## DIRECTIONS
With the pictures omitted, print exactly the lines below, from the one containing "right hip: (785, 400)" through the one containing "right hip: (115, 192)", and nothing else.

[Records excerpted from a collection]
◆ ◆ ◆ ◆ ◆
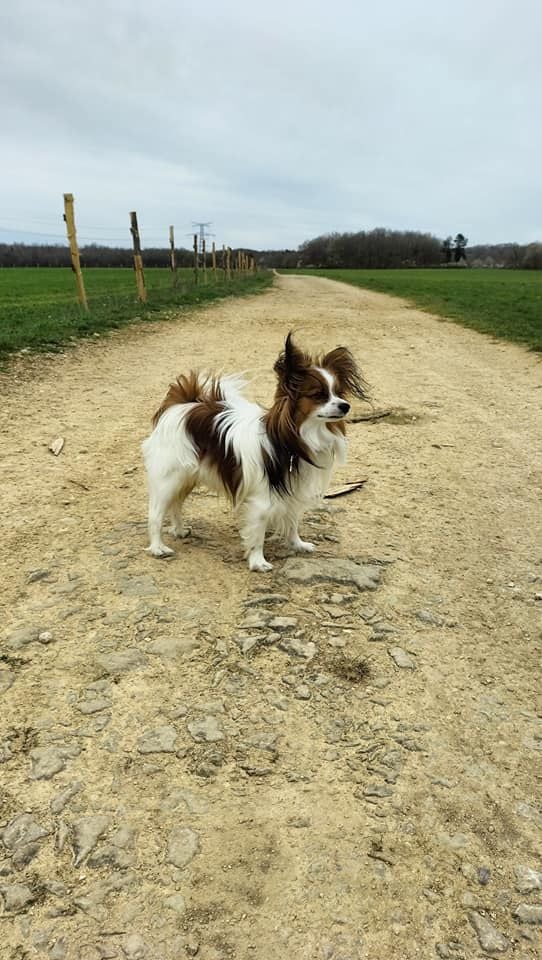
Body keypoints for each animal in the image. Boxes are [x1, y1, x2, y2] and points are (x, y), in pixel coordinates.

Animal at [142, 334, 368, 568]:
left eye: (338, 393)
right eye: (319, 395)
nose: (345, 406)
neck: (293, 441)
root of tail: (180, 406)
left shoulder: (293, 490)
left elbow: (293, 521)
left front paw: (297, 544)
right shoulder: (262, 501)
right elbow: (258, 533)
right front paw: (258, 562)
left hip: (187, 477)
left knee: (176, 504)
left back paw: (179, 530)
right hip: (169, 478)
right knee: (155, 514)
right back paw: (158, 547)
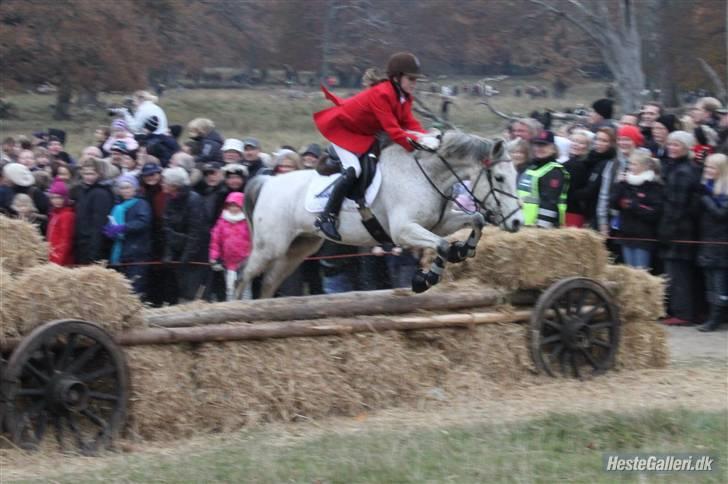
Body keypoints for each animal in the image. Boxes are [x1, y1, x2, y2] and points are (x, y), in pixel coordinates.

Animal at [239, 130, 524, 296]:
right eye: (499, 178)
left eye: (515, 175)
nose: (517, 221)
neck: (428, 175)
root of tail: (267, 181)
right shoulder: (403, 230)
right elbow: (443, 245)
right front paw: (427, 278)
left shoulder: (440, 223)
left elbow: (475, 220)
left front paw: (461, 251)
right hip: (271, 245)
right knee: (244, 273)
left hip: (300, 246)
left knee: (269, 280)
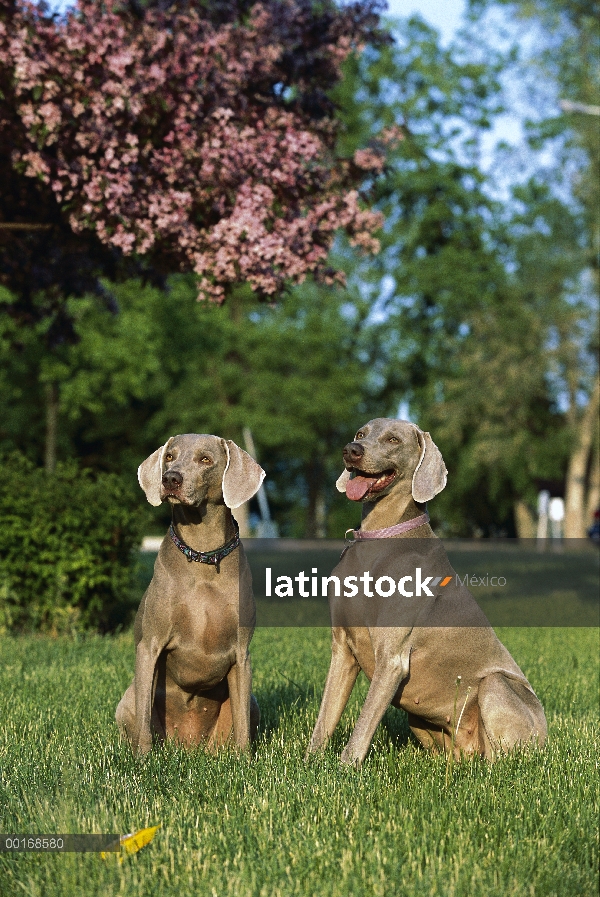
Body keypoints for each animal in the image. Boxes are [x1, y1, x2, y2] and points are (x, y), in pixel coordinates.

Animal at [116, 434, 264, 756]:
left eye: (205, 459)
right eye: (170, 456)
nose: (170, 478)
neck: (203, 555)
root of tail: (188, 744)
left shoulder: (242, 653)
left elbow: (243, 726)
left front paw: (245, 761)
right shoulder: (150, 646)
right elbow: (144, 720)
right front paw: (143, 761)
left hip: (250, 704)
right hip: (127, 699)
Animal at [308, 420, 548, 764]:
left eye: (393, 440)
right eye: (360, 434)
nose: (351, 450)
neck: (379, 536)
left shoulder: (392, 658)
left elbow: (364, 723)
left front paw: (345, 768)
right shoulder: (342, 649)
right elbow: (325, 717)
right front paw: (309, 763)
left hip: (496, 686)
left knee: (502, 757)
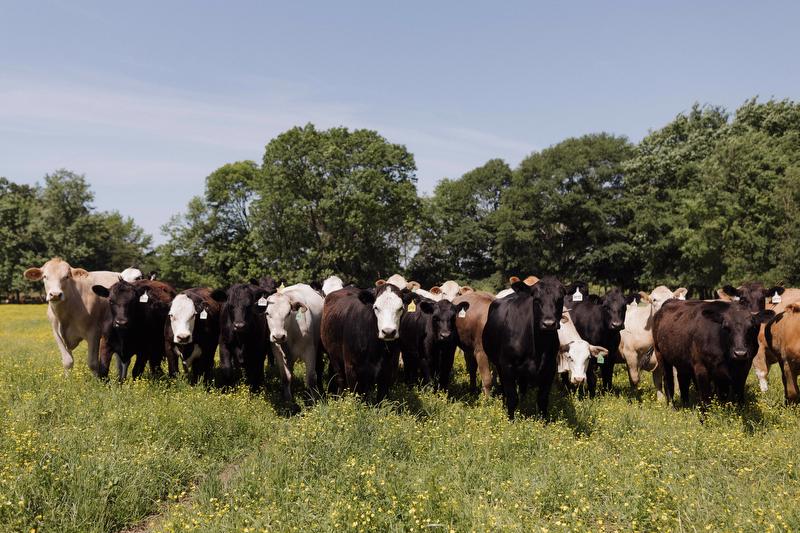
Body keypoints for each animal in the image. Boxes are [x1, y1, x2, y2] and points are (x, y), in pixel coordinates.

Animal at [482, 276, 566, 419]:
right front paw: (511, 420)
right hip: (499, 365)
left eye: (560, 299)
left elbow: (543, 399)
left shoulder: (550, 368)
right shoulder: (507, 365)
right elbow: (512, 397)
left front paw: (543, 421)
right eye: (536, 299)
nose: (549, 323)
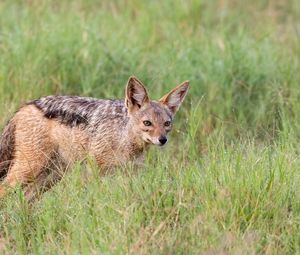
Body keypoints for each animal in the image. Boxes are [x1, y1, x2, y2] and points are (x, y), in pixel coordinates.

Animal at [0, 75, 189, 197]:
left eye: (167, 124)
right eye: (147, 123)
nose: (162, 140)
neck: (122, 137)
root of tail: (25, 106)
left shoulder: (130, 174)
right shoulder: (95, 170)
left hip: (50, 176)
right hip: (30, 169)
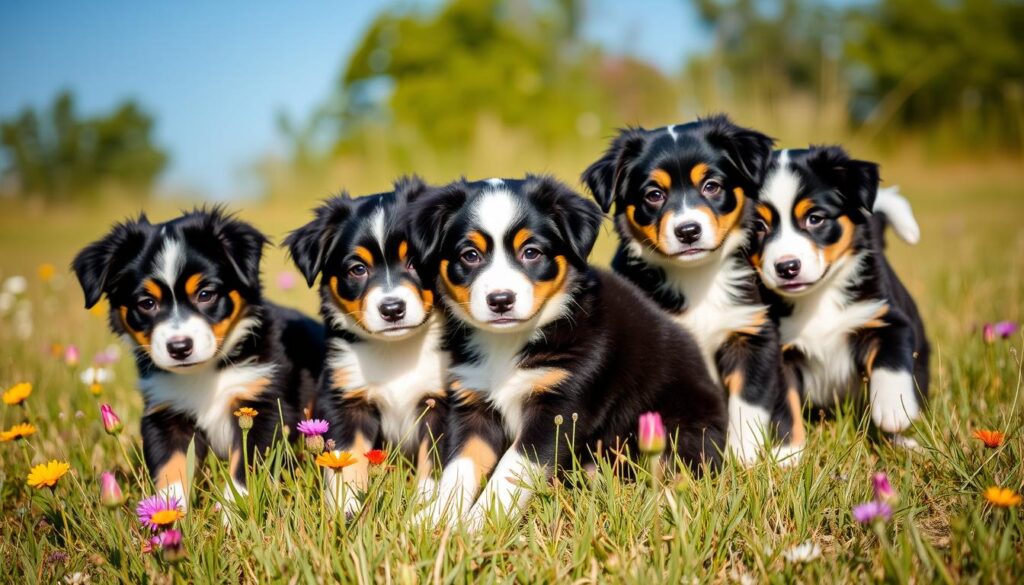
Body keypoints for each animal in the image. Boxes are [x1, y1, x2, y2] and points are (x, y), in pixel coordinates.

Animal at [72, 209, 323, 512]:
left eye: (205, 294)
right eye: (147, 303)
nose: (179, 347)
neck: (206, 373)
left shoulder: (263, 405)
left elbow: (246, 468)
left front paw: (234, 511)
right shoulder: (166, 414)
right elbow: (171, 469)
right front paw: (166, 514)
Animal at [286, 177, 450, 516]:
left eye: (415, 262)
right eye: (357, 269)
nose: (392, 309)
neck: (396, 351)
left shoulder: (438, 400)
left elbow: (432, 460)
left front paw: (424, 504)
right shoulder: (347, 399)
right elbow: (346, 458)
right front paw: (346, 508)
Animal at [407, 174, 729, 532]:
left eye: (531, 252)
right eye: (470, 255)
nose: (501, 300)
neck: (509, 342)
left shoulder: (559, 406)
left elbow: (509, 472)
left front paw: (481, 525)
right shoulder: (473, 405)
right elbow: (458, 470)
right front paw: (433, 520)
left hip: (676, 427)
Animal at [585, 116, 798, 467]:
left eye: (711, 186)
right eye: (654, 194)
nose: (688, 231)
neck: (696, 277)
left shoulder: (751, 333)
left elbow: (747, 406)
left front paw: (744, 461)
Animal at [749, 147, 933, 448]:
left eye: (815, 218)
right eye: (758, 227)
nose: (787, 267)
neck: (818, 297)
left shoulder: (886, 318)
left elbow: (891, 363)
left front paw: (893, 410)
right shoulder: (778, 353)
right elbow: (785, 405)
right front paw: (787, 450)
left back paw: (902, 442)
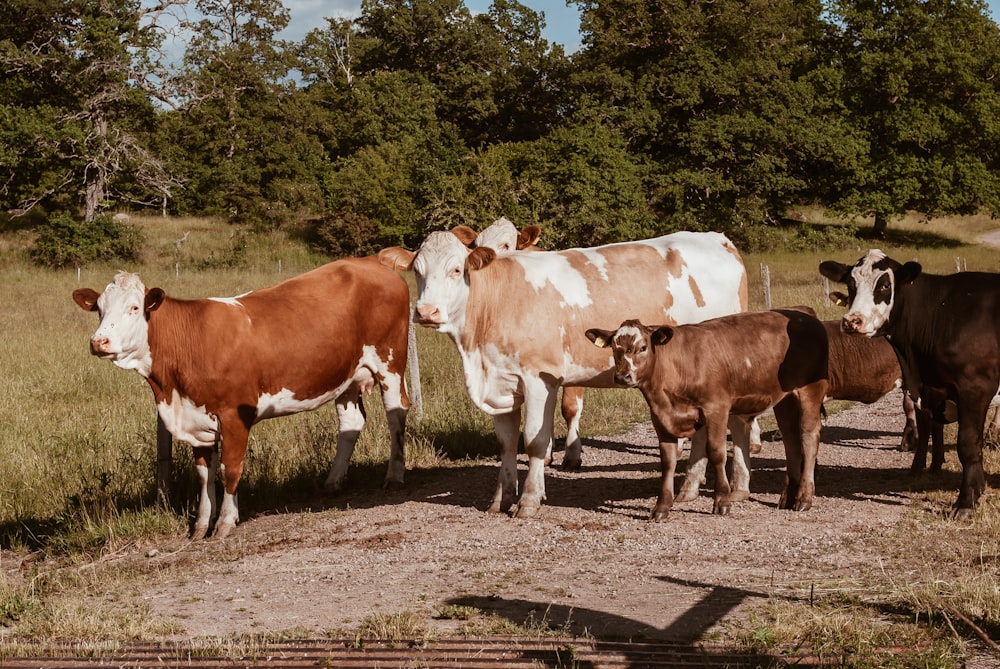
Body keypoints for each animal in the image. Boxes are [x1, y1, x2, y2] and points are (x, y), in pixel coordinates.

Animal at [73, 258, 410, 540]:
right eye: (99, 309)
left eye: (133, 308)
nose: (99, 342)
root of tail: (372, 261)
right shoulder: (197, 417)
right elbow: (204, 474)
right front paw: (201, 526)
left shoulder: (234, 415)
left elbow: (230, 469)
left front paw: (225, 522)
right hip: (346, 375)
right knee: (351, 422)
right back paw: (333, 482)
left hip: (390, 361)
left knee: (397, 413)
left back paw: (394, 476)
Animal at [378, 230, 748, 516]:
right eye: (418, 271)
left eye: (456, 269)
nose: (426, 311)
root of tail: (717, 239)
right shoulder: (500, 381)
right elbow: (507, 443)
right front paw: (501, 499)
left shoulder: (539, 379)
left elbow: (535, 440)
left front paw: (528, 501)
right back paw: (691, 487)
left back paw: (722, 487)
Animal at [584, 310, 828, 520]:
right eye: (614, 348)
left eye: (643, 347)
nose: (622, 377)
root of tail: (807, 318)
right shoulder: (660, 417)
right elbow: (668, 461)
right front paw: (662, 506)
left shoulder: (716, 408)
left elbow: (717, 453)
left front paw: (722, 501)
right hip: (785, 400)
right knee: (791, 440)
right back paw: (787, 497)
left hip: (810, 390)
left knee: (809, 438)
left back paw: (804, 497)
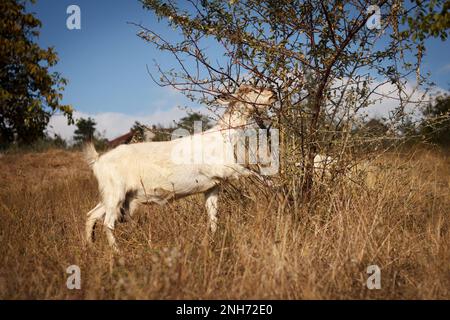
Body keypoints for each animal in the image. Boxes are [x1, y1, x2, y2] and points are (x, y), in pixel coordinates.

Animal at [84, 85, 274, 250]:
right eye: (251, 90)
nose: (272, 92)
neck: (225, 136)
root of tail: (98, 160)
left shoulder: (213, 185)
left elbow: (213, 215)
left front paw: (214, 238)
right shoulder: (226, 168)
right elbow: (252, 170)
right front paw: (273, 186)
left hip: (114, 195)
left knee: (91, 215)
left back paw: (89, 246)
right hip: (115, 192)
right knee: (108, 223)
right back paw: (117, 251)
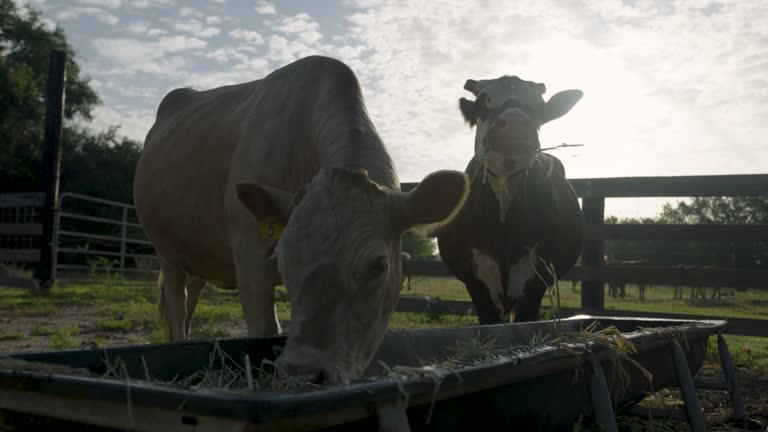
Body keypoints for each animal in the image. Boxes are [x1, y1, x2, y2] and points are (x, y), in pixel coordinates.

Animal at [133, 55, 468, 384]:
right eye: (283, 260)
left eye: (378, 266)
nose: (304, 372)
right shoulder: (249, 252)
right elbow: (265, 329)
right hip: (167, 252)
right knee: (177, 304)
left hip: (200, 255)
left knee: (192, 297)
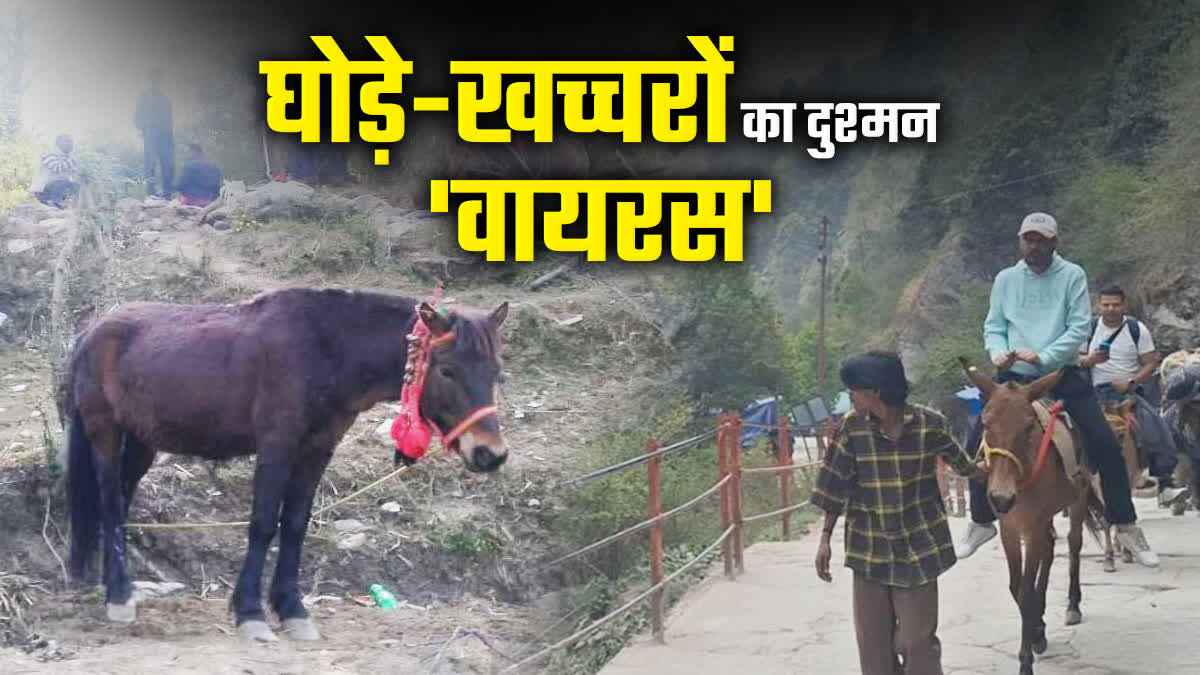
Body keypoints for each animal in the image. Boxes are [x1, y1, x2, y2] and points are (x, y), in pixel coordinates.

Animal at [59, 287, 510, 642]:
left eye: (496, 372)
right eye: (447, 370)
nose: (491, 454)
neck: (326, 350)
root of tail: (89, 332)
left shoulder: (317, 449)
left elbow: (294, 524)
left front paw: (292, 609)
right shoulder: (277, 446)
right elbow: (263, 524)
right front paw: (250, 612)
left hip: (141, 443)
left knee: (119, 500)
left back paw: (114, 584)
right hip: (104, 431)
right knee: (111, 504)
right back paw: (119, 595)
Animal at [959, 358, 1106, 675]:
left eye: (1028, 427)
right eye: (986, 424)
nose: (1001, 498)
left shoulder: (1031, 526)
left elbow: (1025, 589)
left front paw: (1026, 658)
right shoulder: (1011, 529)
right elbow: (1017, 587)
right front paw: (1037, 631)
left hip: (1076, 502)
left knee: (1073, 545)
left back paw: (1072, 606)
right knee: (1050, 550)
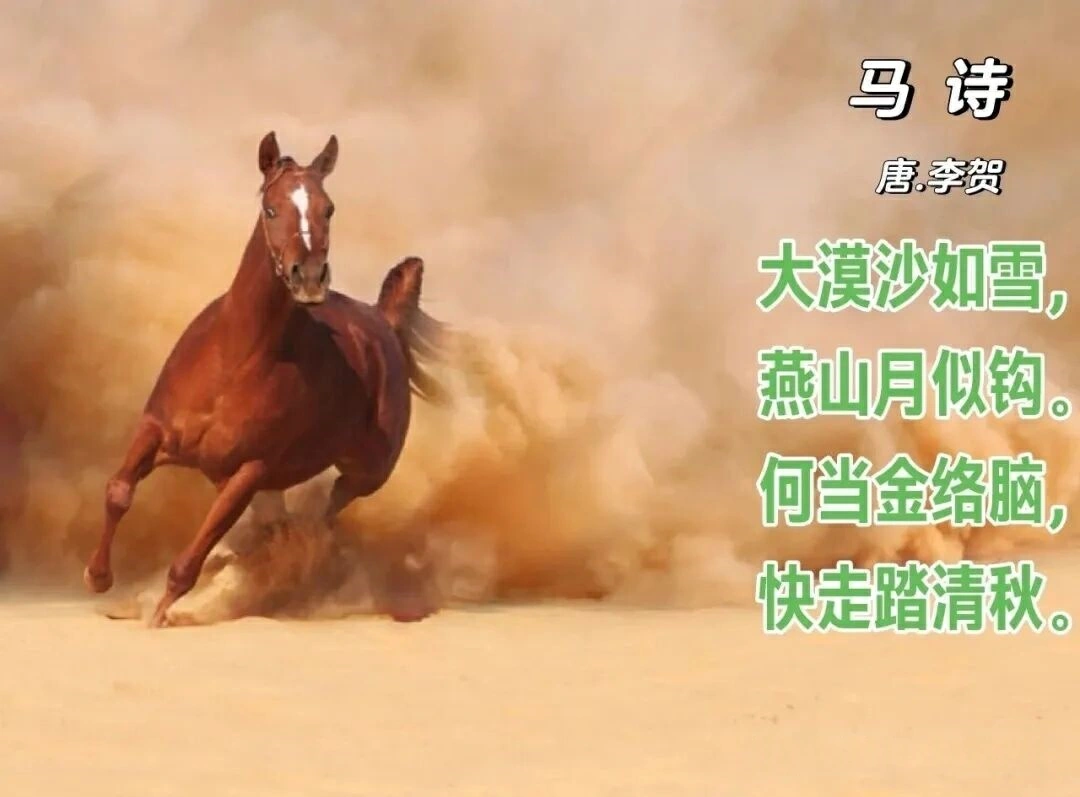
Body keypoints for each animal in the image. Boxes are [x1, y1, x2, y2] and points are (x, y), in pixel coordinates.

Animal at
◆ ◆ ◆ ◆ ◆
## RESULT
right hip: (785, 400)
right knee: (791, 440)
right back paw: (787, 497)
left hip: (810, 390)
left knee: (809, 438)
left back paw: (804, 497)
Body keypoints for each animal in the image. Boxes are [x1, y1, x2, y2] and points are (x, y), in pixel coordinates.

Animal at [84, 85, 274, 250]:
right eye: (251, 90)
nose: (272, 92)
neck: (225, 136)
root of tail: (98, 160)
left shoulder: (213, 185)
left elbow: (213, 215)
left front paw: (214, 238)
right shoulder: (226, 168)
right elbow: (252, 170)
right front paw: (273, 186)
left hip: (114, 195)
left knee: (91, 215)
left back paw: (89, 246)
right hip: (115, 192)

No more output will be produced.